You are viewing a plain text version of this content. The canonical link for it is here.
Posted to java-user@lucene.apache.org by raistlink <el...@gmail.com> on 2009/05/18 11:42:02 UTC

Max size of index? How do search engines avoid this?

Hi,
I think I've read that there is a limit for de index, may be 2Gb for fat
machines. If this is right I ask you for good resources (webs or books)
about programming search engines to know about the techniques used by big
search engines to search among such huge data.

Thanks
-- 
View this message in context: http://www.nabble.com/Max-size-of-index--How-do-search-engines-avoid-this--tp23594241p23594241.html
Sent from the Lucene - Java Users mailing list archive at Nabble.com.


---------------------------------------------------------------------
To unsubscribe, e-mail: java-user-unsubscribe@lucene.apache.org
For additional commands, e-mail: java-user-help@lucene.apache.org


Re: Max size of index? How do search engines avoid this?

Posted by mark harwood <ma...@yahoo.co.uk>.
>techniques used by big search engines to search among such huge data.

Two keywords here - partitioning and replication.

Partitioning is breaking the content down into shards and assigning shards to servers. These can then be queried in parallel to make search response times independent of the data volumes being searched. I seem to remember a quote that a single Google search currently gets spread across ~1,000 servers in parallel.

Replication is about handling user volumes - take each shard and assign it to many replica servers then load balance requests across them to spread the load. This also gives you redundancy and helps in recovery from machine failure.


You may want to take a look at Solr to help you with this.

Cheers
Mark





----- Original Message ----
From: raistlink <el...@gmail.com>
To: java-user@lucene.apache.org
Sent: Monday, 18 May, 2009 10:42:02
Subject: Max size of index? How do search engines avoid this?


Hi,
I think I've read that there is a limit for de index, may be 2Gb for fat
machines. If this is right I ask you for good resources (webs or books)
about programming search engines to know about the techniques used by big
search engines to search among such huge data.

Thanks
-- 
View this message in context: http://www.nabble.com/Max-size-of-index--How-do-search-engines-avoid-this--tp23594241p23594241.html
Sent from the Lucene - Java Users mailing list archive at Nabble.com.


---------------------------------------------------------------------
To unsubscribe, e-mail: java-user-unsubscribe@lucene.apache.org
For additional commands, e-mail: java-user-help@lucene.apache.org


      

---------------------------------------------------------------------
To unsubscribe, e-mail: java-user-unsubscribe@lucene.apache.org
For additional commands, e-mail: java-user-help@lucene.apache.org


Re: Max size of index? How do search engines avoid this?

++++++++

**PROBLEMS TO WORK ON**
(A) Repeat the part of the mailing list thread about index size from "You may want" up to and including "Subject: Max size of index? How do search engines avoid this?", word for word.
(B) Pick up the mailing list thread about index size where it stops, and write what comes next.

**Pose estimation data**
++++++++

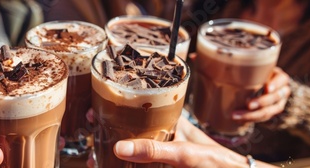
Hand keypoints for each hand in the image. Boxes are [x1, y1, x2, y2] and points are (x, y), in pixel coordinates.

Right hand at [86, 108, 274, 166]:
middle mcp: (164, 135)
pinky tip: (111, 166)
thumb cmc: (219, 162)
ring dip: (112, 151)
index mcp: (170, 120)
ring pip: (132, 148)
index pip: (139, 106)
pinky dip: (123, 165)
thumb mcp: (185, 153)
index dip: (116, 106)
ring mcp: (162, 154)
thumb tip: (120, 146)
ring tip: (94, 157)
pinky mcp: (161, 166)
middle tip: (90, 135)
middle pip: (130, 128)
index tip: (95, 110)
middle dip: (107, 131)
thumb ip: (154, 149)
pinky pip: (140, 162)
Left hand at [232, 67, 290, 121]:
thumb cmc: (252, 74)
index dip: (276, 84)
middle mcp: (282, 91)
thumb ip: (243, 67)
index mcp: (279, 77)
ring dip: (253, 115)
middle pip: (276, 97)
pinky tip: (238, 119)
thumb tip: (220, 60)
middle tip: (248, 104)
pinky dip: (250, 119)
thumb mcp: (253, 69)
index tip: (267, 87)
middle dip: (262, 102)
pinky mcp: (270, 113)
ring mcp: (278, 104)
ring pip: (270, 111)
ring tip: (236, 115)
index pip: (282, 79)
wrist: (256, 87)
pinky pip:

++++++++

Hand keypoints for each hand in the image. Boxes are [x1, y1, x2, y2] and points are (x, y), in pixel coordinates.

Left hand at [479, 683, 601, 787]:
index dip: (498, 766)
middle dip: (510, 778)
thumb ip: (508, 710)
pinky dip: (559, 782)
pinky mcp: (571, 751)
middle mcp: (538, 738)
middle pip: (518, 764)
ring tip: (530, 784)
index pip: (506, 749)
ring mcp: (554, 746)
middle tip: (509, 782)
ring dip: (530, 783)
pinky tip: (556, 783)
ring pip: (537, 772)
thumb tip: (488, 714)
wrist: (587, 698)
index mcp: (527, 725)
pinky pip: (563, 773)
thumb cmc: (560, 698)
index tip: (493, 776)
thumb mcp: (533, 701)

++++++++

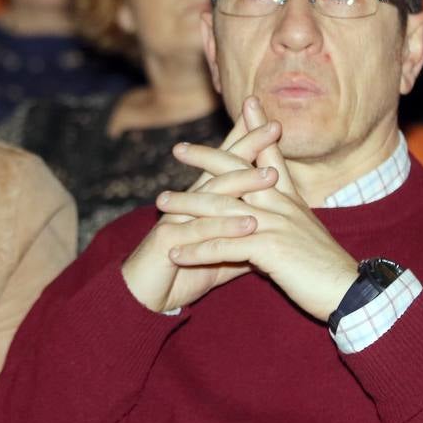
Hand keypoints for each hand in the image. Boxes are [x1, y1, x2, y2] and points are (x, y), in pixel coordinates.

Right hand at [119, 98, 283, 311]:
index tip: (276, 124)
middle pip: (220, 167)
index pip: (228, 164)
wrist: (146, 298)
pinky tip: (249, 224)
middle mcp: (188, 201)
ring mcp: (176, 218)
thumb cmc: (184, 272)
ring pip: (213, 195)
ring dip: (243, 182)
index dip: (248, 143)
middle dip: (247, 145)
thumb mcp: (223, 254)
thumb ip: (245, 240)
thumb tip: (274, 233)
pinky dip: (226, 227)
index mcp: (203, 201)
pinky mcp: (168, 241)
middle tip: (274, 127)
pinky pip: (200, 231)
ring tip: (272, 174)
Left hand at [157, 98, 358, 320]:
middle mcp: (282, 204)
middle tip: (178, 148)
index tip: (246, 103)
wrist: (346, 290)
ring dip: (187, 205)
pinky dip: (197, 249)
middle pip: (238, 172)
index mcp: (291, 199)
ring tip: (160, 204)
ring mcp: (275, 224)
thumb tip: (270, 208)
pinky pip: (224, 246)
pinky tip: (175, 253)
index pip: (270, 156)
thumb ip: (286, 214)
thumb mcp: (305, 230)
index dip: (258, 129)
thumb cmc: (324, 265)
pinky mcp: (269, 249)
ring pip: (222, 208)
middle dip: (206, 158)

++++++++

**EXERCISE RESPONSES**
(A)
You may want to take a look at Solr to help you with this.

Cheers
Mark





----- Original Message ----
From: raistlink <el...@gmail.com>
To: java-user@lucene.apache.org
Sent: Monday, 18 May, 2009 10:42:02
Subject: Max size of index? How do search engines avoid this?

(B)
Posted by Danil Ε’ORIN <to...@gmail.com>.
2GB size is a limitation of OS and/or file systems, not of the index
as supported by Lucene.
There is some other kind of limitation in Lucene: number of documents
< 2147483648
However the size of the lucene index may reach tens and hundreds of GB
way before that.

If you are thinking about BIG indexes, you should forget windows+fat32.

On linux with i've seen big indexes, like 80M of relatively small
documents, about 50Gb on disk
with reasonable performance (on pretty cheap machine)

If you need more documents, better performance, etc, you need to
partition your index into
several smaller indexes running on separate hosts, call them in
parallel and then merge results in a single resultset.

This way of operation is not "built-in" into Lucene, but you can
relativelly easy build a customized wrapper to do that.

AFAIK something simmilar powers google: each box handles about 10M
docs, there are thousands of boxes which do searches in parallel.

On Mon, May 18, 2009 at 12:42, raistlink <el...@gmail.com> wrote:
>
> Hi,
> I think I've read that there is a limit for de index, may be 2Gb for fat
> machines. If this is right I ask you for good resources (webs or books)
> about programming search engines to know about the techniques used by big
> search engines to search among such huge data.
>
> Thanks
> --
> View this message in context: http://www.nabble.com/Max-size-of-index--How-do-search-engines-avoid-this--tp23594241p23594241.html
> Sent from the Lucene - Java Users mailing list archive at Nabble.com.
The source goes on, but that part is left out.